When I moved to France, one of the first things a friend said to me was “David, you need to get a good tire-bouchon.” Seeing as an unusually large about of wine bottles were being opened on a regular basis all around me (and seeing the recycling bin on my street was constantly overflowing), it seemed he was right: one does need a decent tire-bouchon (cork-puller) if one is going to live in France.
The problem is that there are a whole bunch to choose from, from super-fancy ones that cost hundreds of euros, to those you simply twist-and-yank, which means that you have to ungracefully put the bottle of wine between your knees and pull with all your might. And for men, a particularly stubborn cork can mean a sudden and swift heel-of-the-hand blow to les bijoux de famille.
Some people like those Rabbit or screwpull-style wine openers, which I hear work pretty well, but it looks a bit inelegant to me to see a giant vise-like device fastened onto a wine bottle just to pull out an itty-bitty cord. And besides that, who the heck in a small Paris apartment has room for a wine opener the size of a hand drill?
On a previous trip to Bed, Bath & Beyond in the states, my stack of 20% off coupons was burning a hole in my pocket, so I picked up a wing-type wine opener made by a company known for it’s user-friendly kitchen gadgets that always work well. In France, that kind of opener is also called a “Charles de Gaulle” because when you pull the screw part down, the two wing-like levels flying upwards to make a “V”, similar to the iconic gesture that the former French president was known for.

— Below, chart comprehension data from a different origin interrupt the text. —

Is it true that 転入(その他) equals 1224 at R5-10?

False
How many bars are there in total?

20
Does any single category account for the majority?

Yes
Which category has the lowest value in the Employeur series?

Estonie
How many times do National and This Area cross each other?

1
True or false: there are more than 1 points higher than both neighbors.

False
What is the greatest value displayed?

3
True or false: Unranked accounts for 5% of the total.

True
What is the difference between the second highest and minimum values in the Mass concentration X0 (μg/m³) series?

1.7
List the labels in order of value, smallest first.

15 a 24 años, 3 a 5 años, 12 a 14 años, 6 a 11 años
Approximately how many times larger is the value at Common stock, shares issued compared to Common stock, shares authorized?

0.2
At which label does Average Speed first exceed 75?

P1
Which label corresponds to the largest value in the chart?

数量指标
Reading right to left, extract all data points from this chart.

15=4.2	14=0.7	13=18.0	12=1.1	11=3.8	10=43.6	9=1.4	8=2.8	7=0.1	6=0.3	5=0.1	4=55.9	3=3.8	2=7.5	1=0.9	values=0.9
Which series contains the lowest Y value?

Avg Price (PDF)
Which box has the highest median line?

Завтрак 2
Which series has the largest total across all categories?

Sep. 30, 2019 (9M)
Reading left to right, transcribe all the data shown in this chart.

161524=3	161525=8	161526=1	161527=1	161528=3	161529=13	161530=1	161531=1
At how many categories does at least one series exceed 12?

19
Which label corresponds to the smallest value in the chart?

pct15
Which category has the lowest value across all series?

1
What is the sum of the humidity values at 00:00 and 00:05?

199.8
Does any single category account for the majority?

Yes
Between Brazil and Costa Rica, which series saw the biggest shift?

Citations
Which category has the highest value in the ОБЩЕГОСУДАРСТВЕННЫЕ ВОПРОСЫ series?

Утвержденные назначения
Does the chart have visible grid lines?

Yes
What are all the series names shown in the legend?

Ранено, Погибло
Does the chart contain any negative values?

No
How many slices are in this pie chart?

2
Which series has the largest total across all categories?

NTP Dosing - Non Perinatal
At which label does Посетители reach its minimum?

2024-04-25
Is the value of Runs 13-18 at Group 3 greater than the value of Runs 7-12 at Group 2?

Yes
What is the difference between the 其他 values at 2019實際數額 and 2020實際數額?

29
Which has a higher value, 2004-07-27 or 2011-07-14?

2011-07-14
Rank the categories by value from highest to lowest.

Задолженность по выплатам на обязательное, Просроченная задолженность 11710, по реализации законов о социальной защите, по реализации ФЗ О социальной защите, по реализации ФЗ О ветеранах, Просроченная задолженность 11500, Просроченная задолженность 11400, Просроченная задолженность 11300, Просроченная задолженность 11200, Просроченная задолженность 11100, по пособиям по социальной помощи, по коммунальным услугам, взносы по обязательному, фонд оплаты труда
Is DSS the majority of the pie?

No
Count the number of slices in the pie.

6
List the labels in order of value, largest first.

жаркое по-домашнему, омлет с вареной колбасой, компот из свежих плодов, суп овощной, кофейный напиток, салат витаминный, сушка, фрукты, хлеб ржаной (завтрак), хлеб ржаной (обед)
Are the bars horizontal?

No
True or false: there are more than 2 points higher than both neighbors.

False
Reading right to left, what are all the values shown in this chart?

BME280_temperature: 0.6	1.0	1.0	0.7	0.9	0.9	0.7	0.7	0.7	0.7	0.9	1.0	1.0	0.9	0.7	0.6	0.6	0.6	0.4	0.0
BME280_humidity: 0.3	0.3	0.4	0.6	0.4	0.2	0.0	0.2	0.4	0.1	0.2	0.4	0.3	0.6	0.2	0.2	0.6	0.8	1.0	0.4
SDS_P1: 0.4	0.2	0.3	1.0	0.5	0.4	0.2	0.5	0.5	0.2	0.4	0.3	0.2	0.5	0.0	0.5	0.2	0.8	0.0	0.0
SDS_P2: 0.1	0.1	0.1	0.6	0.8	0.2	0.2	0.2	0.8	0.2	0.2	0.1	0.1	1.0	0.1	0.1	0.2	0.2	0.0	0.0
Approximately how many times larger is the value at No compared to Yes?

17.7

Romain hated that contraption I bought (hmm, he didn’t like something I bought, imagine that…), though, and the day the plastic shattered trying to open an unusually têtu cork, he was happy to toss it in the garbage for me. I miss it mostly because it was kind of my rosary beads when I had guests, and I would play with it, moving the levers up and down because I’m always a nervous wreck when I have company over for dinner. Which is funny because in the old days, I cooked dinner for 600 people a night. No problem.
I love my Laguiole knife, which some visiting friends bought me years ago, which some security agent at the Barcelona airport tried to take away from me (when the guard unfolded the blade and held it up a few centimeters away from my face, I got his point). But I read an article a while back that said that purists think you’re a rube if you have a Laguiole with a wine opener because you’ve tainted the original, or something like that. Tainted or not, it’s come in handy for opening bottles on the road. But still, it involved a buckling of the knees and a good, yet inelegant – and potentially painful – yank to get that cork out.
Taking my friend’s advice, a few months into my stay in France, I steeled myself and braved the BHV department store and shelled out something €25 for a wine opener (the one with the dark wood handle), which is nicknamed le poisson because when unfolded, they say it resembles a fish. (Please don’t ask me what kind.) Although it wasn’t hugely expensive, after a few uses, the hinges started getting loose.
And worst of all, I don’t know if they started making the lips on wine bars thinner or something, but I broke a few bottle rims trying to get them open since the metal thing that gives the corkscrew leverage wasn’t long enough and would often slip when I tried to extract the cork and chip the rim. And I got wary of my French friends thinking that Americans had a weird habit of filtering wine through a coffee filter after opening it.
I know there are quite a few corkscrews out there and I seem to have tried them all. And the one that I’ve settled on, that seems to be the best (the black one), is from Nicolas, a chain of wine shops across France. And it cost just €4,90. Each store varies and they sell a lot of middle-of-the-road regular drinking wine, with a decent house rosé (Maures) that’s pas terrible for summer guzzling if you ice it down. So thinking about it, they would have a good all-purpose wine opener. (And that rosé they carry comes with a screw top so it does come in handy when everyone at a picnic realizes that no one remembered to bring a wine opener.)
So far, it seems to be doing fine. I guess I could drop a lot more on a wine opener, or try a few other kinds. But I’ve been there and done that, and I think we’re going to get along just fine. May our relationship be long—and fruitful.